Correlation Between SBI Insurance and COFCO Joycome
Can any of the company-specific risk be diversified away by investing in both SBI Insurance and COFCO Joycome at the same time? Although using a correlation coefficient on its own may not help to predict future stock returns, this module helps to understand the diversifiable risk of combining SBI Insurance and COFCO Joycome into the same portfolio, which is an essential part of the fundamental portfolio management process.

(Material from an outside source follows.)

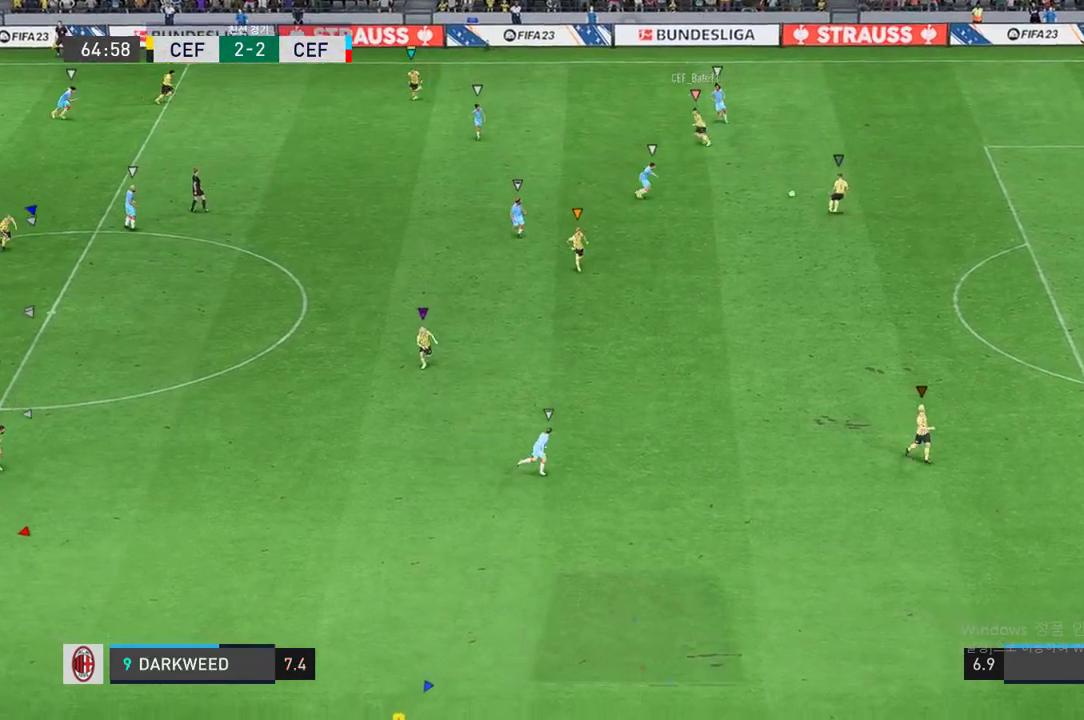
{"buttons": [], "left_stick": "center", "right_stick": "center", "events": [[17, "left_stick", "down"], [267, "left_stick", "center"]]}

By analyzing existing cross correlation between SBI Insurance Group and COFCO Joycome Foods, you can compare the effects of market volatilities on SBI Insurance and COFCO Joycome and check how they will diversify away market risk if combined in the same portfolio for a given time horizon. You can also utilize pair trading strategies of matching a long position in SBI Insurance with a short position of COFCO Joycome. Check out your portfolio center. Please also check ongoing floating volatility patterns of SBI Insurance and COFCO Joycome.
Diversification Opportunities for SBI Insurance and COFCO Joycome
-0.42 | Correlation Coefficient |
Very good diversification
The 3 months correlation between SBI and COFCO is -0.42. Overlapping area represents the amount of risk that can be diversified away by holding SBI Insurance Group and COFCO Joycome Foods in the same portfolio, assuming nothing else is changed. The correlation between historical prices or returns on COFCO Joycome Foods and SBI Insurance is a relative statistical measure of the degree to which these equity instruments tend to move together. The correlation coefficient measures the extent to which returns on SBI Insurance Group are associated (or correlated) with COFCO Joycome. Values of the correlation coefficient range from -1 to +1, where. The correlation of zero (0) is possible when the price movement of COFCO Joycome Foods has no effect on the direction of SBI Insurance i.e., SBI Insurance and COFCO Joycome go up and down completely randomly.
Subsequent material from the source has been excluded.